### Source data
::::

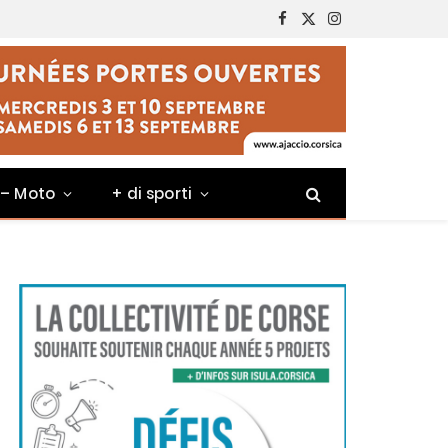
Facebook
X
Instagram
(Twitter)
 – Moto
+ di sporti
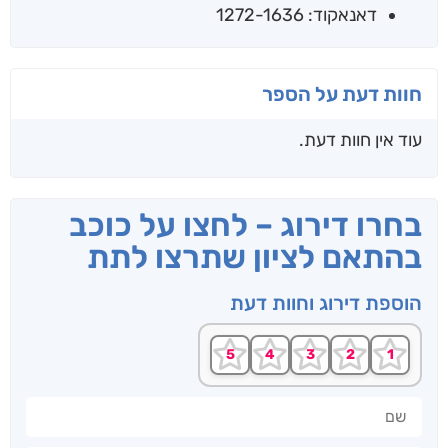
דאנאקוד: 1272-1636
חוות דעת על הספר
עוד אין חוות דעת.
בחרו דירוג – לחצו על כוכב
בהתאם לציון שתרצו לתת
הוספת דירוג וחוות דעת
שם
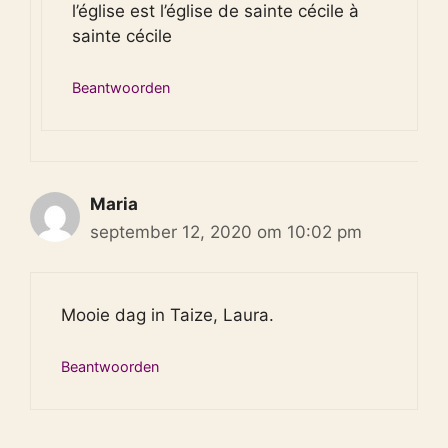
l’église est l’église de sainte cécile à
sainte cécile
Beantwoorden
Maria
september 12, 2020 om 10:02 pm
Mooie dag in Taize, Laura.
Beantwoorden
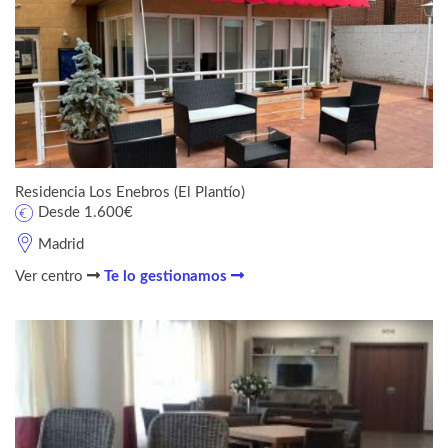
Residencia Los Enebros (El Plantío)
Desde 1.600€
Madrid
Ver centro
Te lo gestionamos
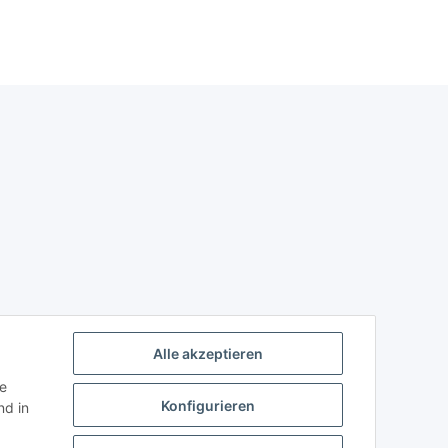
Alle akzeptieren
ie
Konfigurieren
d in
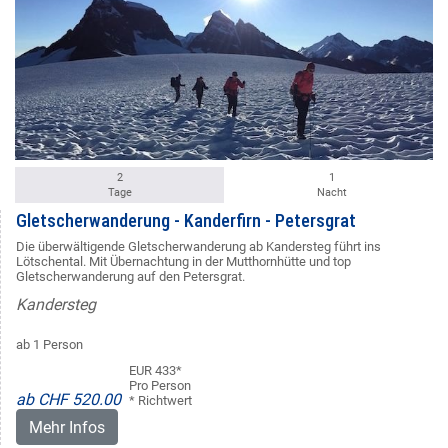
2
1
Tage
Nacht
Gletscherwanderung - Kanderfirn - Petersgrat
Die überwältigende Gletscherwanderung ab Kandersteg führt ins
Lötschental. Mit Übernachtung in der Mutthornhütte und top
Gletscherwanderung auf den Petersgrat.
Kandersteg
ab 1 Person
EUR 433*
Pro Person
ab CHF 520.00
* Richtwert
Mehr Infos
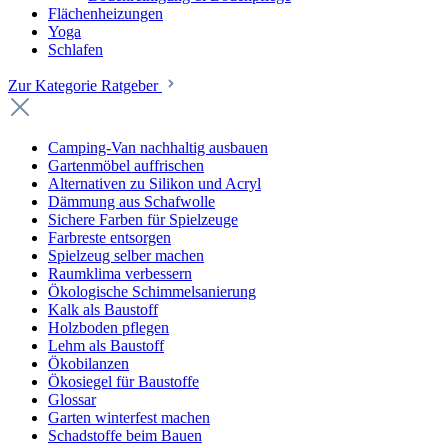
Flächenheizungen
Yoga
Schlafen
Zur Kategorie Ratgeber
Camping-Van nachhaltig ausbauen
Gartenmöbel auffrischen
Alternativen zu Silikon und Acryl
Dämmung aus Schafwolle
Sichere Farben für Spielzeuge
Farbreste entsorgen
Spielzeug selber machen
Raumklima verbessern
Ökologische Schimmelsanierung
Kalk als Baustoff
Holzboden pflegen
Lehm als Baustoff
Ökobilanzen
Ökosiegel für Baustoffe
Glossar
Garten winterfest machen
Schadstoffe beim Bauen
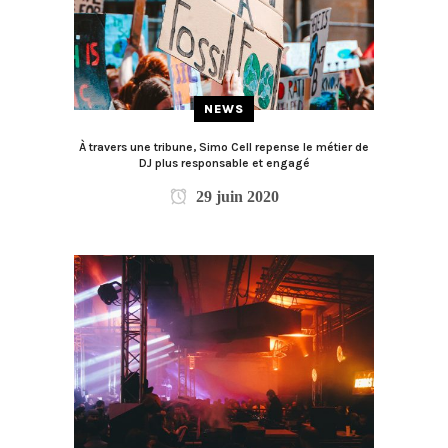
NEWS
À travers une tribune, Simo Cell repense le métier de
DJ plus responsable et engagé
29 juin 2020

::::

### Work instructions
Recast every line of text from all the items above as one numbered list, skipping blank lines. Leave the pictures out.

### Result
1. Facebook
2. X
3. Instagram
4. (Twitter)
5.  – Moto
6. + di sporti
7. דאנאקוד: 1272-1636
8. חוות דעת על הספר
9. עוד אין חוות דעת.
10. בחרו דירוג – לחצו על כוכב
11. בהתאם לציון שתרצו לתת
12. הוספת דירוג וחוות דעת
13. שם
14. l’église est l’église de sainte cécile à
15. sainte cécile
16. Beantwoorden
17. Maria
18. september 12, 2020 om 10:02 pm
19. Mooie dag in Taize, Laura.
20. Beantwoorden
21. Residencia Los Enebros (El Plantío)
22. Desde 1.600€
23. Madrid
24. Ver centro
25. Te lo gestionamos
26. Alle akzeptieren
27. ie
28. Konfigurieren
29. d in
30. 2
31. 1
32. Tage
33. Nacht
34. Gletscherwanderung - Kanderfirn - Petersgrat
35. Die überwältigende Gletscherwanderung ab Kandersteg führt ins
36. Lötschental. Mit Übernachtung in der Mutthornhütte und top
37. Gletscherwanderung auf den Petersgrat.
38. Kandersteg
39. ab 1 Person
40. EUR 433*
41. Pro Person
42. ab CHF 520.00
43. * Richtwert
44. Mehr Infos
45. Flächenheizungen
46. Yoga
47. Schlafen
48. Zur Kategorie Ratgeber
49. Camping-Van nachhaltig ausbauen
50. Gartenmöbel auffrischen
51. Alternativen zu Silikon und Acryl
52. Dämmung aus Schafwolle
53. Sichere Farben für Spielzeuge
54. Farbreste entsorgen
55. Spielzeug selber machen
56. Raumklima verbessern
57. Ökologische Schimmelsanierung
58. Kalk als Baustoff
59. Holzboden pflegen
60. Lehm als Baustoff
61. Ökobilanzen
62. Ökosiegel für Baustoffe
63. Glossar
64. Garten winterfest machen
65. Schadstoffe beim Bauen
66. NEWS
67. À travers une tribune, Simo Cell repense le métier de
68. DJ plus responsable et engagé
69. 29 juin 2020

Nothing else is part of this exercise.